When you return the lines below, go from the first through the line with "28: (870, 228, 8.49)", keep them exact, and leave out every picture.
[EXERCISE INPUTS — start]
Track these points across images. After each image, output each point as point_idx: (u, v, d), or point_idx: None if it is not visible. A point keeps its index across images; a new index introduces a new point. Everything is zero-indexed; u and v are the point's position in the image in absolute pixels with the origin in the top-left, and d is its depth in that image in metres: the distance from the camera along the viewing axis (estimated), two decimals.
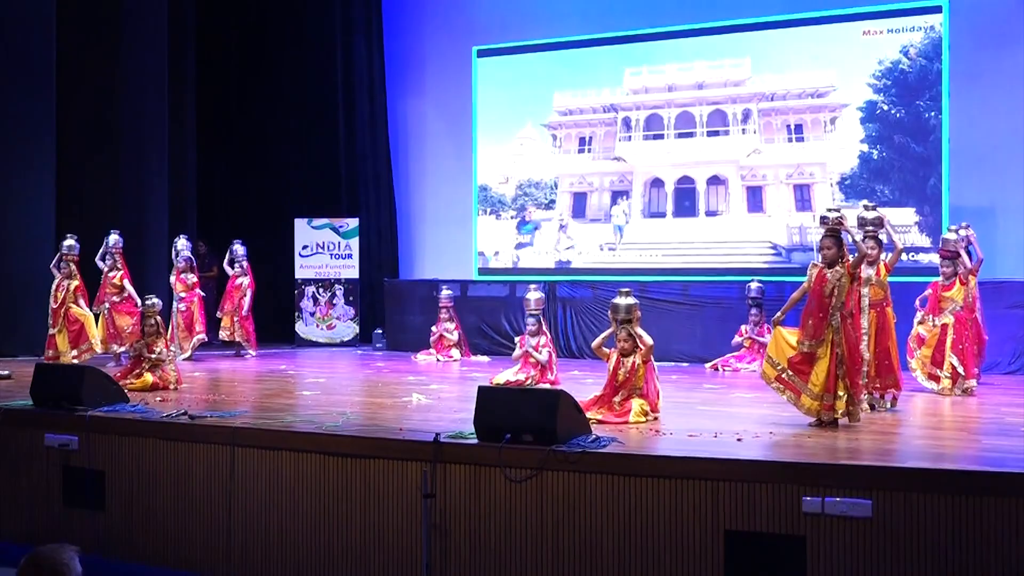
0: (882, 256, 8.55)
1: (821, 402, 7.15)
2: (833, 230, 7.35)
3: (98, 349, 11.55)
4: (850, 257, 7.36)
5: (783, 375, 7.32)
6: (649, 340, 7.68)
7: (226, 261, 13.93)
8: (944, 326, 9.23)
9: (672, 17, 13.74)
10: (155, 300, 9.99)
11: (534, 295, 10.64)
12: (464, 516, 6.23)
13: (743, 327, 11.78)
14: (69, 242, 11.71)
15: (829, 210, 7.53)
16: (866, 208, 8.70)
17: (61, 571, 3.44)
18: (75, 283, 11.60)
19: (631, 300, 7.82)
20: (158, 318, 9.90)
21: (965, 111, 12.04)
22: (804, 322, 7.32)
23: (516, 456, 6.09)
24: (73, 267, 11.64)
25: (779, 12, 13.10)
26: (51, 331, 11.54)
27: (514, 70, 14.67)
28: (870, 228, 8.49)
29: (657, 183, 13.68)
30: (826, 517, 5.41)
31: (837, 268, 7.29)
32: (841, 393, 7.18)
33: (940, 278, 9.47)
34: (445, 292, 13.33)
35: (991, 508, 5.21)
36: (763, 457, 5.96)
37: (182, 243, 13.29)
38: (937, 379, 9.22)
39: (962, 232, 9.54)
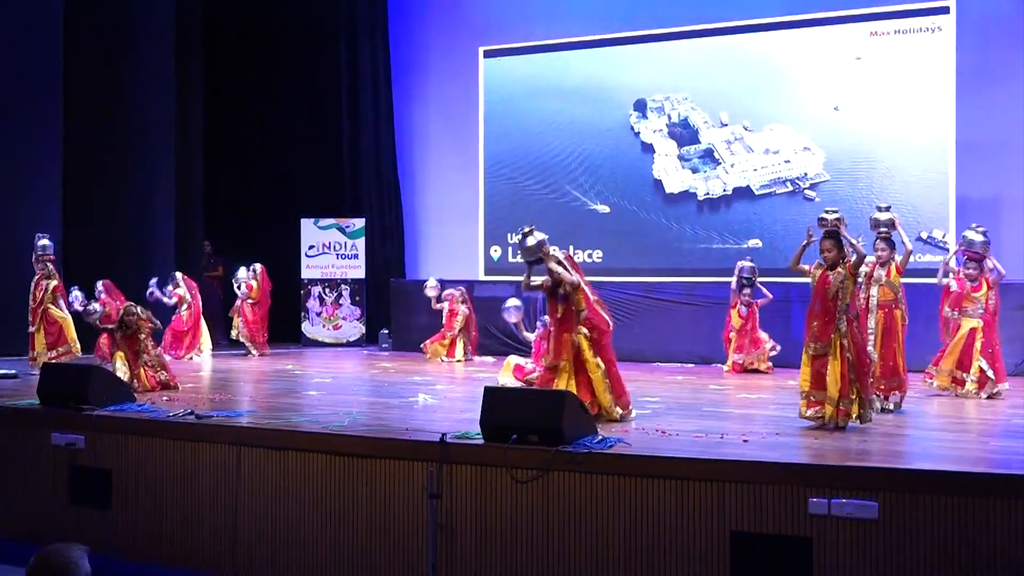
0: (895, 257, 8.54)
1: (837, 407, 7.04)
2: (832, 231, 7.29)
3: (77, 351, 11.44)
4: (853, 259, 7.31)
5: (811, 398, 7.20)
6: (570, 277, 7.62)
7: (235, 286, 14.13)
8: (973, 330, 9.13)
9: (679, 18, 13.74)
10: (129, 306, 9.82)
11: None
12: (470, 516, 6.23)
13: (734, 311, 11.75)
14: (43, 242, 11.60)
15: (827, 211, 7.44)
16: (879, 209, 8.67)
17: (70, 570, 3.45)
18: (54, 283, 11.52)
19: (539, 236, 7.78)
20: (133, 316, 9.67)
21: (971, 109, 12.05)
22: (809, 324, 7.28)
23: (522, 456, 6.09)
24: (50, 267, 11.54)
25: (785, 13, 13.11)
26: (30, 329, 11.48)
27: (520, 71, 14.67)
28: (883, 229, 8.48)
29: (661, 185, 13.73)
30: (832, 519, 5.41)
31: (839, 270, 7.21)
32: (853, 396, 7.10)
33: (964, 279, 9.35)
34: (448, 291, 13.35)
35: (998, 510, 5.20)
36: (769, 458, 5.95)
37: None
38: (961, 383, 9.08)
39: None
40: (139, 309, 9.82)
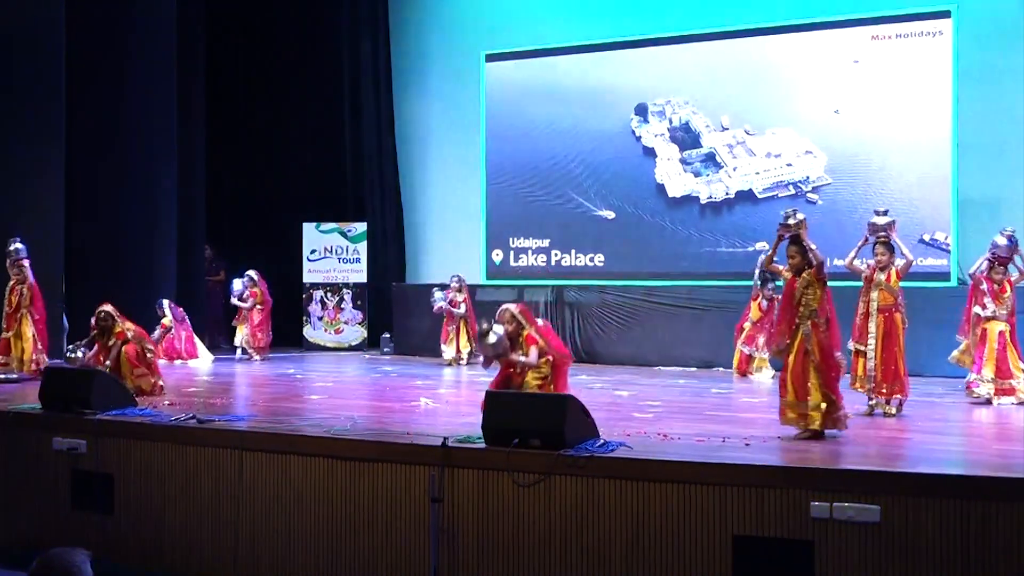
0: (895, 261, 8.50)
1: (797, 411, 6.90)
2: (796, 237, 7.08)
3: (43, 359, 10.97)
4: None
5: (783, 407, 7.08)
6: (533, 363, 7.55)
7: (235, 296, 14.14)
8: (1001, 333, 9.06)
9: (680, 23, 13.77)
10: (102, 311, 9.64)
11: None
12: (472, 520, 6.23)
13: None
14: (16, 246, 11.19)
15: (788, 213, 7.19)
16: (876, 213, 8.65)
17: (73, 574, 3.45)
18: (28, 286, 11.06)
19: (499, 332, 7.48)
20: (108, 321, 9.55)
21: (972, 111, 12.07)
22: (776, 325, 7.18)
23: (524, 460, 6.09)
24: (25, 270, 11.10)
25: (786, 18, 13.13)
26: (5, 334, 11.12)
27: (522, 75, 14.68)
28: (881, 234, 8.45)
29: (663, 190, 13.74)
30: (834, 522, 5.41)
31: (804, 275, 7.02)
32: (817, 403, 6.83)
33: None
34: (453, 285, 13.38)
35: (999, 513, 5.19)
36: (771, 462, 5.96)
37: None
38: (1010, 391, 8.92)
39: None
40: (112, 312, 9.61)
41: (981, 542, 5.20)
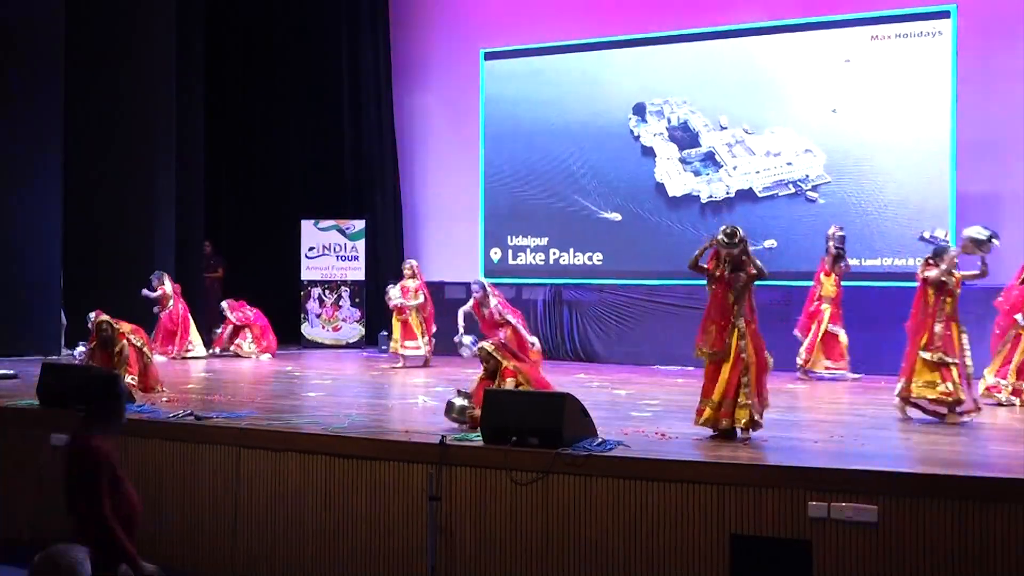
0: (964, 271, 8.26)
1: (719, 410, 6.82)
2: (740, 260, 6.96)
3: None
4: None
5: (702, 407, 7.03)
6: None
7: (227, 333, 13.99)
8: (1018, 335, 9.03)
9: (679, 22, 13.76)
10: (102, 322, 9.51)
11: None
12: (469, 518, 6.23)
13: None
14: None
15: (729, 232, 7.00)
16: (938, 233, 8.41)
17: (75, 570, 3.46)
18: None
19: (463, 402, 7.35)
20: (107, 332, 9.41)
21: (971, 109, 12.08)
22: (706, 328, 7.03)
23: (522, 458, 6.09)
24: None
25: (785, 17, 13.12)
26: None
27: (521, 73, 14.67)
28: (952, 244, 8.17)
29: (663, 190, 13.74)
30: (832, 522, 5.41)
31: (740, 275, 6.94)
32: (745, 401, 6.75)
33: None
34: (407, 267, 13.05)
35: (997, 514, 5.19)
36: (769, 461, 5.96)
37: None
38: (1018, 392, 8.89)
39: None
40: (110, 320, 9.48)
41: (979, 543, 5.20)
[EXERCISE INPUTS — finish]
§ **ANSWER SECTION**
Track these points across images. After each image, output each point as point_idx: (u, v, d), or point_idx: None if it is not visible. A point keeps its index across images; a new index introduces a new point. Everything is zero-indexed; u and v are the point's position in the image in absolute pixels with the origin in the top-left, and d is its depth in that image in metres: the distance from the camera along the viewing axis (estimated), two decimals.
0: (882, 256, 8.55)
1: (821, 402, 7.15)
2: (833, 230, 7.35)
3: (98, 349, 11.55)
4: (850, 257, 7.36)
5: (783, 375, 7.32)
6: (649, 340, 7.68)
7: (226, 261, 13.93)
8: (944, 326, 9.23)
9: (672, 17, 13.74)
10: (155, 300, 9.99)
11: (534, 295, 10.64)
12: (464, 516, 6.23)
13: (743, 327, 11.78)
14: (69, 242, 11.71)
15: (829, 210, 7.53)
16: (866, 208, 8.70)
17: (61, 571, 3.44)
18: (75, 283, 11.60)
19: (631, 300, 7.82)
20: (158, 318, 9.90)
21: (965, 111, 12.04)
22: (804, 322, 7.32)
23: (516, 456, 6.09)
24: (73, 267, 11.64)
25: (779, 12, 13.10)
26: (51, 331, 11.54)
27: (514, 70, 14.67)
28: (870, 228, 8.49)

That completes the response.